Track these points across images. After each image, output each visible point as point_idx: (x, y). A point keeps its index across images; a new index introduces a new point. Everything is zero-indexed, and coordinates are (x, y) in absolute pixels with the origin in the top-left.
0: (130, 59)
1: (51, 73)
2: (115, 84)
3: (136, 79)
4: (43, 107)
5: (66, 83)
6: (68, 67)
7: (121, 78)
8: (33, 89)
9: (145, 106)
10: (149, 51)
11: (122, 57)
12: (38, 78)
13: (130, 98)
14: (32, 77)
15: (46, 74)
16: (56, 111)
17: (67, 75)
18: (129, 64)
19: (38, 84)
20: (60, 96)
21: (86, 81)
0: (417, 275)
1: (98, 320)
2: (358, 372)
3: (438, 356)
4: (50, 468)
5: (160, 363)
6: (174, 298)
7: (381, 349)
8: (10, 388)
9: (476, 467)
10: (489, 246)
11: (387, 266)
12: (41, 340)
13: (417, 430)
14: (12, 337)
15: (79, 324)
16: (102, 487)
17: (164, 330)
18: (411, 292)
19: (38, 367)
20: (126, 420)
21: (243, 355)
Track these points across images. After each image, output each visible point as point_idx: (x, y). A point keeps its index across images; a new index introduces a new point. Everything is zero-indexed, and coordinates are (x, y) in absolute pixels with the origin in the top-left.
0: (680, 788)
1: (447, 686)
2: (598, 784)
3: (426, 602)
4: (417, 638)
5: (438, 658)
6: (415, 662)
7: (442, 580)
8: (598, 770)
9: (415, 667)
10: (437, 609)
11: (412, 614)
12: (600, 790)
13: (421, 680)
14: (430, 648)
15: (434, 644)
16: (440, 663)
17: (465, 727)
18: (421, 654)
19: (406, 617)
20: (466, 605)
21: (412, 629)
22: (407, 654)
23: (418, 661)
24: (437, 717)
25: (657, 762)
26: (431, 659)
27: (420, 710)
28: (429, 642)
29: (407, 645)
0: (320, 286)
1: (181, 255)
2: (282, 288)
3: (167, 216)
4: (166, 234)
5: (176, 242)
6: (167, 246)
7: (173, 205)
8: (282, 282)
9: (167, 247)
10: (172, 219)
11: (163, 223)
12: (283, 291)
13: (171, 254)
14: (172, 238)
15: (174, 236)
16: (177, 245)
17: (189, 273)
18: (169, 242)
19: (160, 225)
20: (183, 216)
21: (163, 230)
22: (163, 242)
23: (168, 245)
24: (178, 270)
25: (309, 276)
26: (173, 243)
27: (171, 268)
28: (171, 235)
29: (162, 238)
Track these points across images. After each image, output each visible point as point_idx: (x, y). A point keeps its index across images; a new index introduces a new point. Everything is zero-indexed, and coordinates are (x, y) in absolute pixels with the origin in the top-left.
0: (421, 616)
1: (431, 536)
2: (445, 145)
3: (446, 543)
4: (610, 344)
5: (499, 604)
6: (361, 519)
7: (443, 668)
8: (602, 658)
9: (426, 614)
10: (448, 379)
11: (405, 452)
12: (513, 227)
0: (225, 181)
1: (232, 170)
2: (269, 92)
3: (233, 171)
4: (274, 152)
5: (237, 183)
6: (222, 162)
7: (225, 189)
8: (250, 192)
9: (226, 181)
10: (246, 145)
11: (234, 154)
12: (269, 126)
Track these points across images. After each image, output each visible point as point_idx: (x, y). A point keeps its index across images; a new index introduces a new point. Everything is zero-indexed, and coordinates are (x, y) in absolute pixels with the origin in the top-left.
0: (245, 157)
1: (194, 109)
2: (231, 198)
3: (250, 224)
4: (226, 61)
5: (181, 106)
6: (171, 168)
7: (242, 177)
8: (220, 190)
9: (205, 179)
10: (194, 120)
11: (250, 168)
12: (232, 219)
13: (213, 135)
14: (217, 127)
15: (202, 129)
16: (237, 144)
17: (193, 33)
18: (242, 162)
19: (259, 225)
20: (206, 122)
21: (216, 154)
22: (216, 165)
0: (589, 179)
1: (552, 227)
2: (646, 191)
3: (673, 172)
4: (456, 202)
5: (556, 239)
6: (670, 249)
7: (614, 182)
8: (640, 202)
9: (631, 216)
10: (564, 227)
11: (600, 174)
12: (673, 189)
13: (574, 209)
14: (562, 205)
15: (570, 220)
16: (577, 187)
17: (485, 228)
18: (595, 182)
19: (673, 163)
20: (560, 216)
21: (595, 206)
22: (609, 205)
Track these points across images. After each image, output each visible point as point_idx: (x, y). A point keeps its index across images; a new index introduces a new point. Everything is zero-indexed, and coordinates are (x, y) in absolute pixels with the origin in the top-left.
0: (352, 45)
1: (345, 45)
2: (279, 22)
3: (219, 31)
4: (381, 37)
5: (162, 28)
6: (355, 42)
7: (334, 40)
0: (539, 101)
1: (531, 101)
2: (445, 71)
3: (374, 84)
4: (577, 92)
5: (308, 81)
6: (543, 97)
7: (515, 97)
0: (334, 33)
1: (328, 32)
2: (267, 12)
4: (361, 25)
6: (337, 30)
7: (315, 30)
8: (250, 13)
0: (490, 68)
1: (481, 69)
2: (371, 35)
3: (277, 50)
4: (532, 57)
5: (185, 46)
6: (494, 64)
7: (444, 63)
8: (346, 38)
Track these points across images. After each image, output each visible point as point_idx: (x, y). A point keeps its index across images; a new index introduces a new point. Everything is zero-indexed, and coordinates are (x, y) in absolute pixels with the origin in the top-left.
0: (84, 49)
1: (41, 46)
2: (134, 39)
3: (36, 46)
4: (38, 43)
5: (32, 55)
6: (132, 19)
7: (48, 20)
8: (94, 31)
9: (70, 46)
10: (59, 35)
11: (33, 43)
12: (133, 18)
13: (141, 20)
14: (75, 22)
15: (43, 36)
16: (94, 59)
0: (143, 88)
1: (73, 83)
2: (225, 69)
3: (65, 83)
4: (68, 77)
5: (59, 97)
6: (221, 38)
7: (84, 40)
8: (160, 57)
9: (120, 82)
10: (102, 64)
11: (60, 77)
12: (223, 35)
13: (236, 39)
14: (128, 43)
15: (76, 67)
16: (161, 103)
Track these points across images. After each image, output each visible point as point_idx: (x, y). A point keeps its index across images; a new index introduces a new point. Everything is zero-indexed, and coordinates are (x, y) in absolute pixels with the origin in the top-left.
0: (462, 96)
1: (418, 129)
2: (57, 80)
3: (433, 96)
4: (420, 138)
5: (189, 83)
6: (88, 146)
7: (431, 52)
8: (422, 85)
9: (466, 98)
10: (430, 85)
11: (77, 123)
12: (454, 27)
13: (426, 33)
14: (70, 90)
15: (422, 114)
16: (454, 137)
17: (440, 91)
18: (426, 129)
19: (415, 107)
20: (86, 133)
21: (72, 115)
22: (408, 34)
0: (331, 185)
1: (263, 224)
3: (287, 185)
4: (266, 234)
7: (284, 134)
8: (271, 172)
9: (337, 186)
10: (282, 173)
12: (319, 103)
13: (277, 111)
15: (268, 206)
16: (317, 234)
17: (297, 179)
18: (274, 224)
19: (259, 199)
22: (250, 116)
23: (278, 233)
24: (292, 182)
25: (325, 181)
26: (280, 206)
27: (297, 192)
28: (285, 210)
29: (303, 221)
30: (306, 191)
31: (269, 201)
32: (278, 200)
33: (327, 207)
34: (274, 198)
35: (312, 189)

◇ ◇ ◇ ◇

▶ What the exercise asks:
Write out every one of the rows above again, character for character, with each line unchanged and in the same order.

▶ Reply to the exercise:
Track these points across images. After each image, output each visible point as point_idx: (x, y). A point keeps its index across images; a new index introduces a new point. Everything is zero-indexed, and coordinates are (x, y) in absolute pixels with the origin in the top-left.
0: (130, 59)
1: (51, 73)
2: (115, 84)
3: (136, 79)
4: (43, 107)
5: (66, 83)
6: (68, 67)
7: (121, 78)
8: (33, 89)
9: (145, 106)
10: (149, 51)
11: (122, 57)
12: (38, 78)
13: (130, 98)
14: (32, 77)
15: (46, 74)
16: (56, 111)
17: (67, 75)
18: (129, 64)
19: (38, 84)
20: (60, 96)
21: (86, 81)
0: (417, 275)
1: (98, 320)
2: (358, 372)
3: (438, 356)
4: (50, 468)
5: (160, 363)
6: (174, 298)
7: (381, 349)
8: (10, 388)
9: (476, 467)
10: (489, 246)
11: (387, 266)
12: (41, 340)
13: (417, 430)
14: (12, 337)
15: (79, 324)
16: (102, 487)
17: (164, 330)
18: (411, 292)
19: (38, 367)
20: (126, 420)
21: (243, 355)
Track these points across images. After each image, output each visible point as point_idx: (x, y). A point keeps its index across images; a new index introduces a new point. Everything is zero-indexed, and coordinates are (x, y) in absolute pixels with the origin in the top-left.
0: (680, 788)
1: (447, 686)
2: (598, 784)
3: (426, 602)
4: (417, 638)
5: (438, 658)
6: (415, 662)
7: (442, 580)
8: (598, 770)
9: (415, 667)
10: (437, 609)
11: (412, 614)
12: (600, 790)
13: (421, 680)
14: (430, 648)
15: (434, 644)
16: (440, 663)
17: (465, 727)
18: (421, 654)
19: (406, 617)
20: (466, 605)
21: (412, 629)
22: (407, 654)
23: (418, 661)
24: (437, 717)
25: (657, 762)
26: (431, 659)
27: (420, 710)
28: (429, 642)
29: (407, 645)
0: (320, 286)
1: (181, 255)
2: (282, 288)
3: (167, 216)
4: (166, 234)
5: (176, 242)
6: (167, 246)
7: (173, 205)
8: (282, 282)
9: (167, 247)
10: (172, 219)
11: (163, 223)
12: (283, 291)
13: (171, 254)
14: (172, 238)
15: (174, 236)
16: (177, 245)
17: (189, 273)
18: (169, 242)
19: (160, 225)
20: (183, 216)
21: (163, 230)
22: (163, 242)
23: (168, 245)
24: (178, 270)
25: (309, 276)
26: (173, 243)
27: (171, 268)
28: (171, 235)
29: (162, 238)
Track these points across images. After each image, output each visible point as point_idx: (x, y). A point keeps its index across images; a new index introduces a new point. Everything is zero-indexed, and coordinates are (x, y) in absolute pixels with the origin in the top-left.
0: (421, 616)
1: (431, 536)
2: (445, 145)
3: (446, 543)
4: (610, 344)
5: (499, 604)
6: (361, 519)
7: (443, 668)
8: (602, 658)
9: (426, 614)
10: (448, 379)
11: (405, 452)
12: (513, 227)
0: (225, 181)
1: (232, 170)
2: (269, 92)
3: (233, 171)
4: (274, 152)
5: (237, 183)
6: (222, 162)
7: (225, 189)
8: (250, 192)
9: (226, 181)
10: (246, 145)
11: (234, 154)
12: (269, 126)
Track these points across images. After each image, output each visible point as point_idx: (x, y). A point keeps its index across images; a new index introduces a new point. Everything is zero-indexed, and coordinates are (x, y) in absolute pixels with the origin in the top-left.
0: (245, 157)
1: (194, 109)
2: (231, 198)
3: (250, 224)
4: (226, 61)
5: (181, 106)
6: (171, 168)
7: (242, 177)
8: (220, 190)
9: (205, 179)
10: (194, 120)
11: (250, 168)
12: (232, 219)
13: (213, 135)
14: (217, 127)
15: (202, 129)
16: (237, 144)
17: (193, 33)
18: (242, 162)
19: (259, 225)
20: (206, 122)
21: (216, 154)
22: (216, 165)
0: (589, 179)
1: (552, 227)
2: (646, 191)
3: (673, 172)
4: (456, 202)
5: (556, 239)
6: (670, 249)
7: (614, 182)
8: (640, 202)
9: (631, 216)
10: (564, 227)
11: (600, 174)
12: (673, 189)
13: (574, 209)
14: (562, 205)
15: (570, 220)
16: (577, 187)
17: (485, 228)
18: (595, 182)
19: (673, 163)
20: (560, 216)
21: (595, 206)
22: (609, 205)
Track these points across images. After each image, output each visible point as point_idx: (x, y). A point keeps its index across images; a new index introduces a new point. Everything is zero-indexed, and coordinates are (x, y) in absolute pixels with the origin in the top-left.
0: (352, 45)
1: (345, 45)
2: (279, 22)
3: (219, 31)
4: (381, 37)
5: (162, 28)
6: (355, 42)
7: (334, 40)
0: (539, 101)
1: (531, 101)
2: (445, 71)
3: (374, 84)
4: (577, 92)
5: (308, 81)
6: (543, 97)
7: (515, 97)
0: (334, 33)
1: (328, 32)
2: (267, 12)
4: (361, 25)
6: (337, 30)
7: (315, 30)
8: (250, 13)
0: (490, 68)
1: (481, 69)
2: (371, 35)
3: (277, 50)
4: (532, 57)
5: (185, 46)
6: (494, 64)
7: (444, 63)
8: (346, 38)
Track these points across images. After each image, output each visible point as point_idx: (x, y). A point keeps its index across images; a new index introduces a new point. Everything is zero-indexed, and coordinates are (x, y) in absolute pixels with the origin in the top-left.
0: (84, 49)
1: (41, 46)
2: (134, 39)
3: (36, 46)
4: (38, 43)
5: (32, 55)
6: (132, 19)
7: (48, 20)
8: (94, 31)
9: (70, 46)
10: (59, 35)
11: (33, 43)
12: (133, 18)
13: (141, 20)
14: (75, 22)
15: (43, 36)
16: (94, 59)
0: (143, 88)
1: (73, 83)
2: (225, 69)
3: (65, 83)
4: (68, 77)
5: (59, 97)
6: (221, 38)
7: (84, 40)
8: (160, 57)
9: (120, 82)
10: (102, 64)
11: (60, 77)
12: (223, 35)
13: (236, 39)
14: (128, 43)
15: (76, 67)
16: (161, 103)
Track these points across images. After each image, output each visible point as point_idx: (x, y). A point keeps its index across images; a new index introduces a new point. Everything is zero-indexed, and coordinates are (x, y) in absolute pixels with the origin in the top-left.
0: (462, 96)
1: (418, 129)
2: (57, 80)
3: (433, 96)
4: (420, 138)
5: (189, 83)
6: (88, 146)
7: (431, 52)
8: (422, 85)
9: (466, 98)
10: (430, 85)
11: (77, 123)
12: (454, 27)
13: (426, 33)
14: (70, 90)
15: (422, 114)
16: (454, 137)
17: (440, 91)
18: (426, 129)
19: (415, 107)
20: (86, 133)
21: (72, 115)
22: (408, 34)
0: (331, 185)
1: (263, 224)
3: (287, 185)
4: (266, 234)
7: (284, 134)
8: (271, 172)
9: (337, 186)
10: (282, 173)
12: (319, 103)
13: (277, 111)
15: (268, 206)
16: (317, 234)
17: (297, 179)
18: (274, 224)
19: (259, 199)
22: (250, 116)
23: (278, 233)
24: (292, 182)
25: (325, 181)
26: (280, 206)
27: (297, 192)
28: (285, 210)
29: (303, 221)
30: (306, 191)
31: (269, 201)
32: (278, 200)
33: (327, 207)
34: (274, 198)
35: (312, 189)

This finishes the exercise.